Wir wählen diejenigen Kunden aus, die Nachhaltigkeit in ihre Philosophie, in ihre unternehmerischen Prinzipien eingebettet haben. Es sollte auch Teil Ihrer Strategie sein. Derzeit sind die Selbstkosten dieser recycelten Produkte viel höher als bei Neuware. Wenn sich in Zukunft mehr Unternehmen entscheiden, sich diesen Initiativen anzuschließen, wird das Volumen steigen und Skaleneffekte schaffen. Folglich sinkt der Selbstkostenpreis.

Aber wenn Sie gerade daran arbeiten und Nachhaltigkeit immer wichtiger wird, entwickeln Sie einen Wettbewerbsvorteil, weil Sie Kunden zeigen können, dass Sie Erfahrung in diesem Bereich haben, dass Sie diese Recyclingkonzepte bereits haben. So zeigen Sie objektiv, dass Sie eigentlich Ihr eigener Rohstofflieferant sind.

Wie wird Vink weiterhin auf eine Kreislaufwirtschaft bei Schildern und Kunststoffen hinarbeiten?

Derzeit gibt es eine europäische Gesetzgebung für die Verpackungsindustrie, die die Lieferanten in der Verpackungsindustrie auffordert, wo immer möglich, mindestens 15 % bis 30 % recyceltes Material zu verwenden, ausgenommen Lebensmittelverpackungen und medizinische Verpackungen aus offensichtlichen Gründen. Die Verpackungsindustrie ist also immer zuerst betroffen. An zweiter Stelle steht dann die Fertigkunststoffindustrie. Das versuchen wir bereits unseren Kunden zu verkaufen: Dashboards, die quantifizieren, wie viele Tonnen verschiedener Polymere sie zurückgeliefert und wie viele Tonnen Recyclingmaterial sie bereits gekauft haben. Wenn ein Kunde beispielsweise 10 Tonnen recyceltes PVC kauft und acht Tonnen zurückgeliefert hat, kann er objektiv sagen, dass er zu 80 % sein eigener Rohstofflieferant ist.

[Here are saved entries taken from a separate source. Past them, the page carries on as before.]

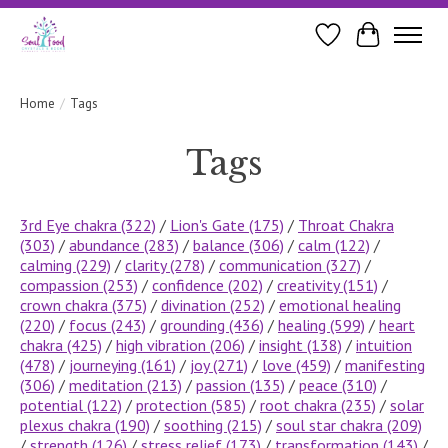
Wishlist
Cart
Home
/
Tags
Tags
3rd Eye chakra
(322)
/
Lion's Gate
(175)
/
Throat Chakra
(303)
/
abundance
(283)
/
balance
(306)
/
calm
(122)
/
calming
(229)
/
clarity
(278)
/
communication
(327)
/
compassion
(253)
/
confidence
(202)
/
creativity
(151)
/
crown chakra
(375)
/
divination
(252)
/
emotional healing
(220)
/
focus
(243)
/
grounding
(436)
/
healing
(599)
/
heart
chakra
(425)
/
high vibration
(206)
/
insight
(138)
/
intuition
(478)
/
journeying
(161)
/
joy
(271)
/
love
(459)
/
manifesting
(306)
/
meditation
(213)
/
passion
(135)
/
peace
(310)
/
potential
(122)
/
protection
(585)
/
root chakra
(235)
/
solar
plexus chakra
(190)
/
soothing
(215)
/
soul star chakra
(209)
/
strength
(126)
/
stress relief
(173)
/
transformation
(143)
/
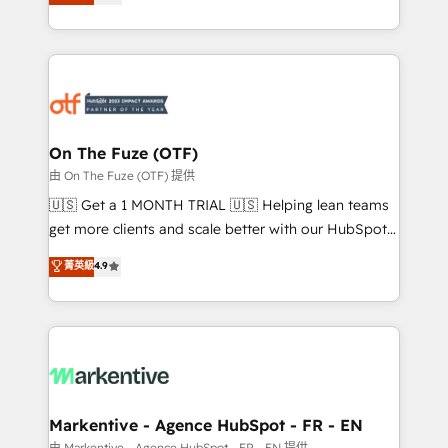
customer platform and operationalize HubSpot’s
your resilient growth.
Loop Marketing framework through expert-led
services, smart agents, and purpose-built apps,
tailored to your business. Together, we unlock
results, fast. ⚙️CRM & RevOps: Align all Hubs to your
buyer journey for clean data, scalability, & reporting.
🎯Demand Gen & ABM: Drive pipeline with inbound,
On The Fuze (OTF)
ABM, AEO, SEO, & paid media. 👩‍💻Web Design:
由 On The Fuze (OTF) 提供
Build high-performing websites with UX, messaging,
🇺🇸 Get a 1 MONTH TRIAL 🇺🇸 Helping lean teams
& conversion strategy that drive results. 🤖AI
get more clients and scale better with our HubSpot
Strategy: Activate Breeze Agents, configure HubSpot
Consulting & 'Done For You' Services. 🚀 Who We
菁英級
4.9
AI, & maximize AEO with tailored AI services. 🧩
Work With 🚀 We help lean, growing companies: -
Integrations: Extend HubSpot with custom
Win more business - Reduce no-shows - Improve
integrations, hosting, & maintenance.
lead & deal conversion rates - Scale with less
headcount ...by using HubSpot's full capabilities. 🤓
What do you get? 🤓 Our client's are too busy to
learn the ins-and-outs of HubSpot. We give you a
Personal Consultant + Tech Team to handle the
Markentive - Agence HubSpot - FR - EN
heavy lifting of mapping out AND building your ideal
由 Markentive - Agence HubSpot - FR - EN 提供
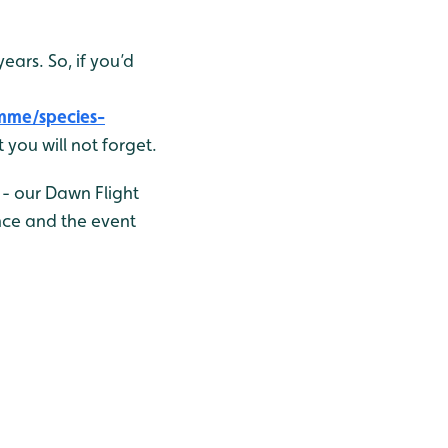
ars. So, if you’d
mme/species-
 you will not forget.
 - our Dawn Flight
nce and the event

Wir ermutigen auch unsere Lieferanten und unsere Kunden zur Zertifizierung. Wenn wir alle zertifiziert sind, ist das ein vollständig geschlossener Kreislauf. Und dann wissen Sie wirklich, dass unsere Praktiken sehr nachhaltig sind.

Aber die wichtigste Errungenschaft ist meiner Meinung nach, dass wir aufgehört haben, Material nach Asien zu schicken. Wenn es sich um einen wertvollen Rohstoff handelt, müssen wir ihn in Europa behalten. Und wenn Sie die richtigen Prozesse anwenden, kann es vollständig eingespart werden. Ich denke, das ist etwas, dessen sich die Leute bewusst sein sollten. Schauen Sie sich zum Beispiel POM [Polyoxymethylen] an, ein Polymer, das in den letzten sechs oder sieben Monaten sehr knapp war. Hätten uns alle ihre Reste gegeben, hätten wir wieder neue Blätter daraus machen können.

Wenn einer unserer Kunden 10 Tonnen Kunststoff liefert, darf er auch eine ähnliche Menge an recycelten Platten zurückkaufen (einige Materialverluste beim Anfahren einer Maschine gibt es immer). So sichern Sie auch Ihre eigene Materialverfügbarkeit und werden zum eigenen Lieferanten. Aber ich denke, wir haben noch einen langen Weg vor uns, um diese Vorteile der zirkulären Arbeitsweise hervorzuheben.